VIF menentukan apa yang kamu akses melalui Direct Connect.
Ada tiga tipe utama:
| VIF | Digunakan Untuk | Target Umum | Catatan |
|---|---|---|---|
| Private VIF | Private connectivity ke VPC | Virtual Private Gateway atau Direct Connect Gateway | VPC private CIDR reachability |
| Public VIF | Public AWS services | Public AWS service endpoints | Prefix public, policy ketat, bukan VPC-private path |
| Transit VIF | Multi-VPC via Transit Gateway | Direct Connect Gateway + Transit Gateway | Enterprise hub-scale pattern |
VIF bukan hanya label. VIF membawa:
- VLAN ID;
- BGP session;
- ASN;
- peer IP;
- advertised prefixes;
- target logical AWS resource;
- route policy;
- operational state.
4. Private VIF
Private VIF dipakai untuk private IP reachability ke VPC.
Ada dua common target:
- langsung ke Virtual Private Gateway;
- ke Direct Connect Gateway yang kemudian diasosiasikan dengan VGW.
Private VIF cocok bila:
- arsitektur relatif sederhana;
- VPC count kecil;
- connectivity target tidak membutuhkan TGW-scale segmentation;
- routing domain manageable;
- requirement multi-Region bisa dipenuhi via DX Gateway + VGW association.
Mental model private VIF:
Customer Router <--BGP over Private VIF--> AWS private routing domain --> VPC private CIDR
Private VIF bukan internet access. Ia adalah private route exchange.
5. Public VIF
Public VIF dipakai untuk mengakses public AWS service endpoints melalui Direct Connect, bukan internet provider kamu.
Contoh use case:
- S3 public endpoint access via Direct Connect;
- DynamoDB public endpoint access;
- public AWS APIs;
- public service endpoint dengan private transport preference.
Namun hati-hati:
Public VIF tidak sama dengan private VPC endpoint.
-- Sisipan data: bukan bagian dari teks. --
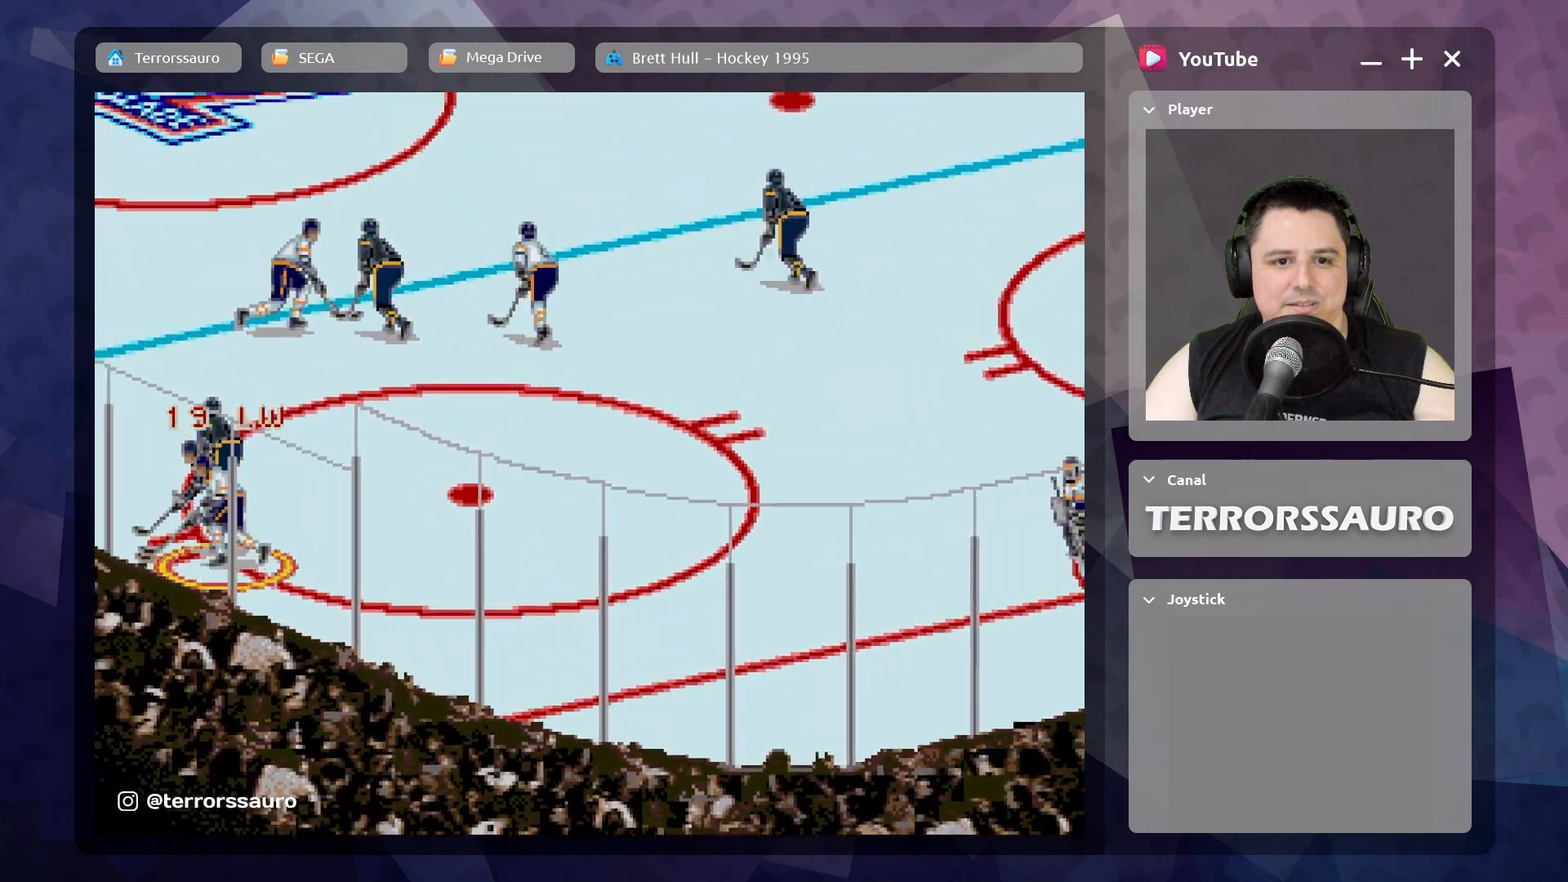
{"buttons": [], "left_stick": "right", "events": [[133, "left_stick", "right"]]}
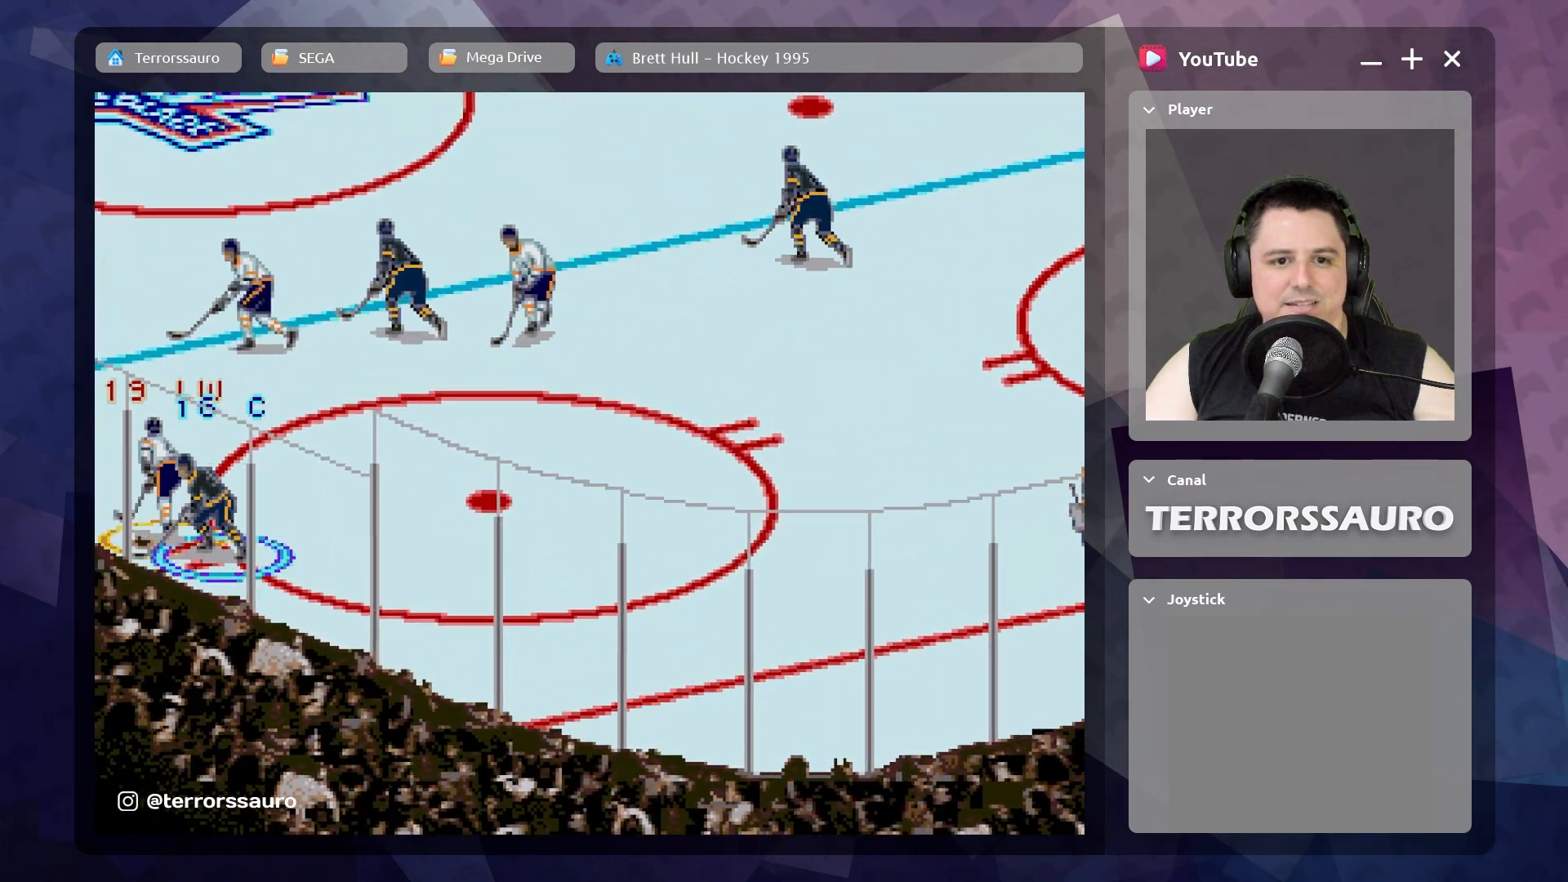
{"buttons": ["R1"], "left_stick": "right", "events": [[400, "R1", "down"]]}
Public VIF tetap memakai public IP addressing dan public AWS prefixes. Traffic lewat Direct Connect, tetapi target service tetap public endpoint secara addressing.
Untuk workload modern, sering kali pilihan yang lebih baik adalah:
- Gateway VPC Endpoint untuk S3/DynamoDB dari VPC;
- Interface Endpoint/PrivateLink untuk AWS service tertentu;
- private API pattern;
- CloudFront private origin/security pattern untuk edge use case.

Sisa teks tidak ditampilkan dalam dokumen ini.